In this study, we report that RvE1 specifically binds the leukotriene B4 (LTB4) receptor BLT1 on human PMN. RvE1 interacts with BLT1 as a partial agonist serving as a local damper of LTB4-BLT1 signals on PMN. These RvE1-BLT1 interactions join RvE1-ChemR23-mediated counterregulatory actions to promote the resolution of acute inflammation.
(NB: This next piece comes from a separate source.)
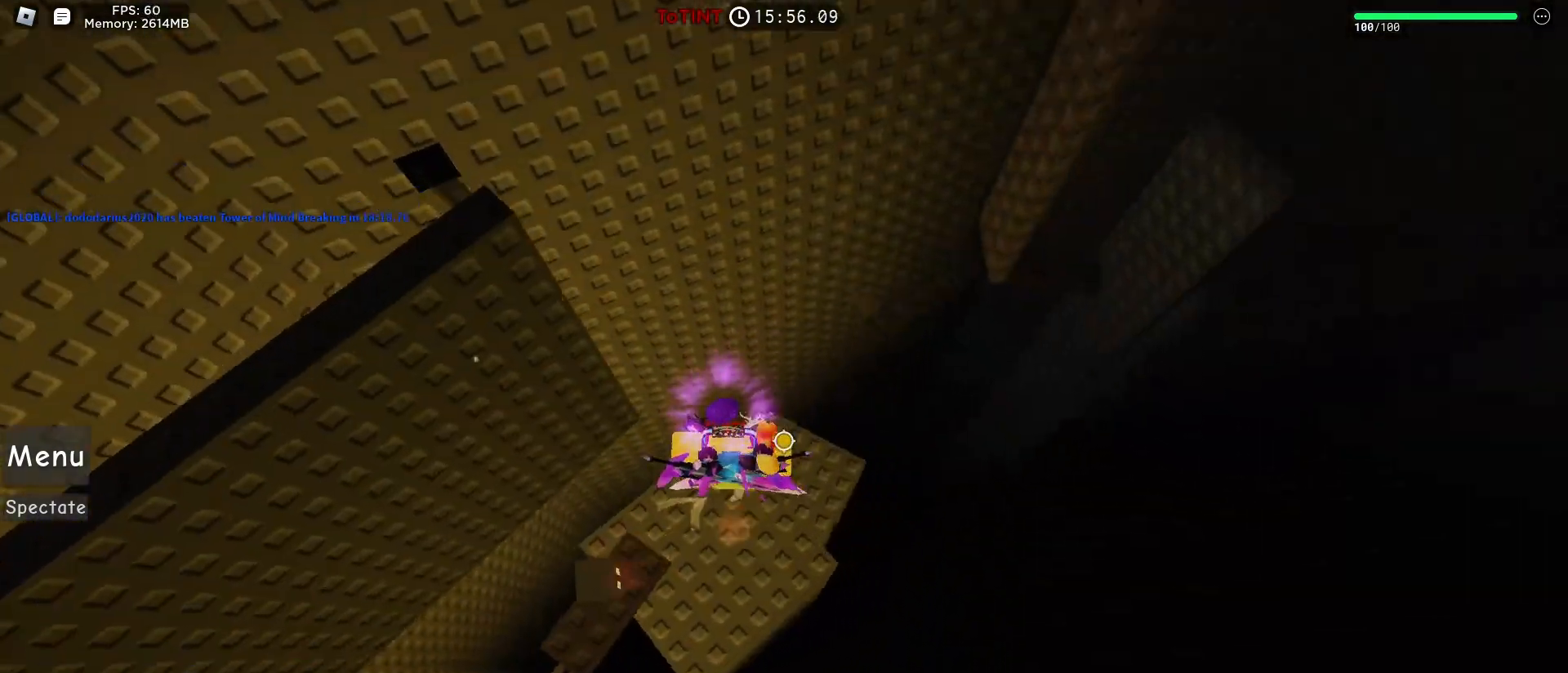
{"keys": ["d"], "mouse": [], "events": [[67, "w", "down"], [117, "space", "down"], [167, "space", "up"], [367, "d", "down"], [367, "w", "up"], [450, "space", "down"], [483, "space", "up"]]}
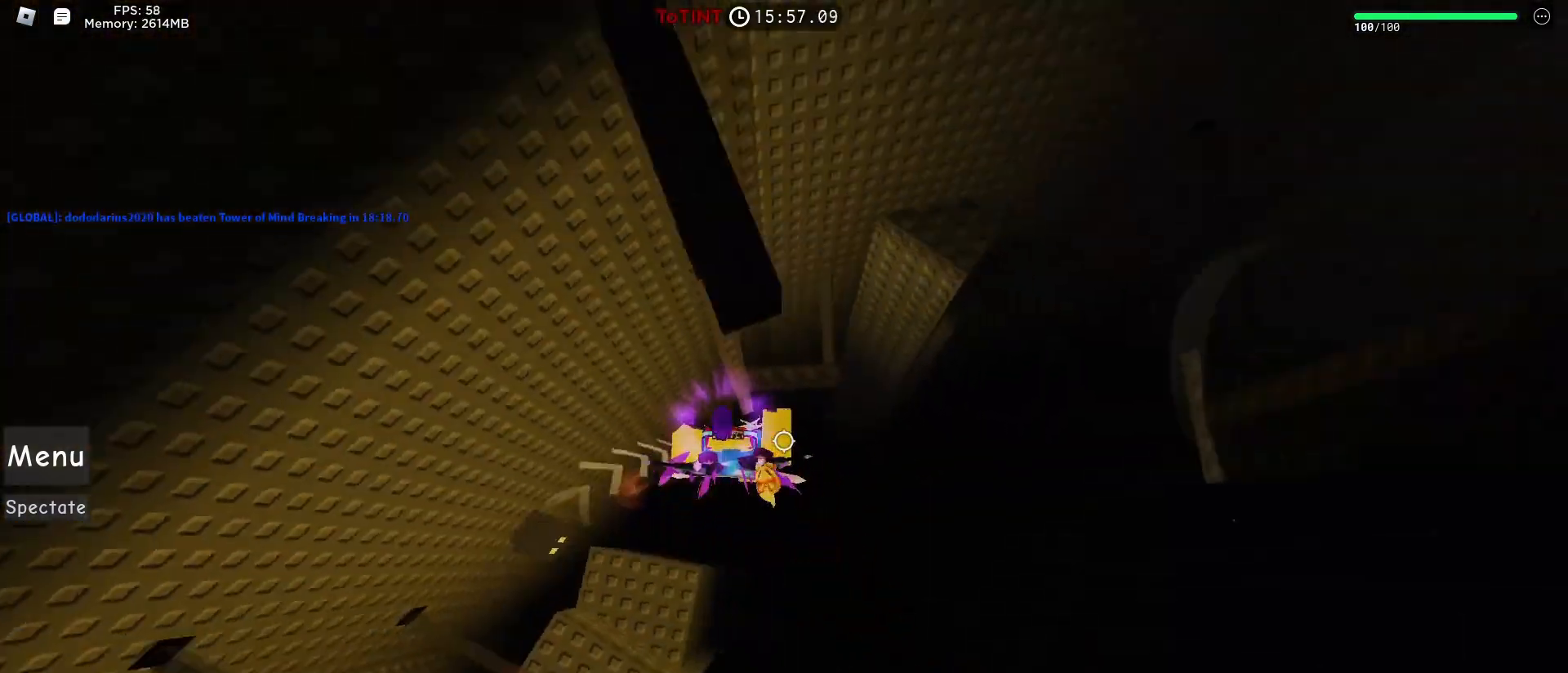
{"keys": [], "mouse": [], "events": [[17, "w", "down"], [100, "d", "up"], [183, "w", "up"], [217, "w", "down"], [250, "space", "down"], [317, "space", "up"], [433, "w", "up"]]}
RvE1 (5S,12R,18R-trihydroxy-eicosa-6Z,8E,10E,14Z,16E-pentaenoic acid) was prepared by total organic synthesis as described in Ref. 6 . LTB4 and U-75302 (6-(6-(3R-hydroxy-1E,5Z-undecadien-1-yl)-2-pyridinyl)-1,5S-hexanediol) was obtained from Cayman Chemical. Forskolin, Ro-20-1724, and pertussis toxin (PTX) were purchased from Sigma-Aldrich. Fura 2-AM was obtained from Invitrogen Life Technologies. The expression vectors pcDNA3-hBLT1, hBLT2, and hChemR23 were constructed as described in a recent publication (6).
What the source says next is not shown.